My Elderly Aunt Skyrim


Although the most recently announced Skyrim patch at time of writing introduces mounted combat, I’d like to take a step back and talk about the Kinect patch. Yes, this is the patch which only acknowledges the existence of Kinect’s microphone (and yet whenever people ask ‘why not have headsets supported?’, Microsoft execs put their fingers in their ears and scream ‘lalalalala’ very loudly). Having finally given Kinect-enabled Skyrim a try, I can confirm that the patch has the unexpected side effect of turning this epic, critically-acclaimed RPG into something resembling an elderly relative.

What I mean by this sloppy simile, of course, is that the voice recognition isn’t perfect. No big surprise perhaps, but… you know… this is Kinect! The company that developed it tells us it’s amazing hardware, so it must be true. Heck, they’re planning to use Kinect technology to help build stuff in space like some kind of god-like Lego set! Apparently! So I suppose the hope was, shared by Microsoft and its customers alike, that Kinect’s microphone was somehow magical. Well, it ain’t.

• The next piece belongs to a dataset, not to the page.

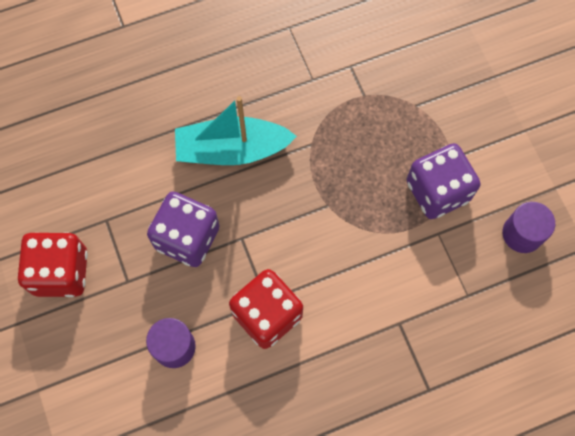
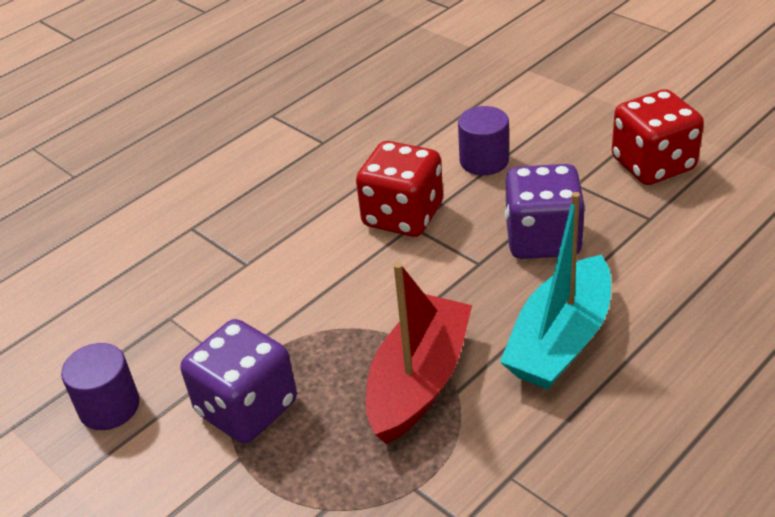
camera: 160 degrees right, 30 degrees down
(232, 150) = (560, 340): turquoise boat -> turquoise boat turned 150 degrees clockwise
(329, 161) = (419, 381): none -> red boat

In all fairness some of the voice recognition works perfectly, even though I have the bare-faced cheek to speak with an English accent. If I say ‘pause game’, the game is paused. If I say ‘quick map’ while playing then, without fail, I get on-screen text confirming that Kinect heard me correctly and Skyrim lays its map open for me. Quick skills, quick magic… the basics work nice and smooth. But it’s no fun talking about what works properly, is it? So let’s get started! Carefully placing Kinect beside me like the cyborg child I wish I had (his name would be Christopher Chrome), I popped Skyrim into my 360, downloaded the patch, and dived in.

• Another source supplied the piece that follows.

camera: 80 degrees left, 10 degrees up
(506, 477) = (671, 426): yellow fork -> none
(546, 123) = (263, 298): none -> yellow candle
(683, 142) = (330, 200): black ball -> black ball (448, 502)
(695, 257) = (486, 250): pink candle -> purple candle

I’d watched the Kinect tutorial video about three weeks before, and I’d almost paid attention. As such I kind-of-sort-of-nearly remembered a few commands, but not enough to have a firm grip on the system. Still, the whole idea is to make it intuitive and accessible. How hard could it be? I was about to find out. My latest save placed me in the middle of a friendly town, with no enemies anywhere near. A nice, safe place to test the voice commands. Regarding the blank yet non-aggressive faces around me, I decided to try something simple. “Equip sword.” I said in clear, confident tones.

Storm Call

Instantly (and very much unintentionally), I summoned a localised storm. Furious at having their rags drenched – or possibly more bothered by the lightning which struck them repeatedly, slowly and painfully dealing out electric death – the entire town began to converge on me, determined to express their displeasure through the time-honoured tradition of introducing me to pointy things at great speed. After a quick and fully justified rolling of the eyes, I reloaded my save.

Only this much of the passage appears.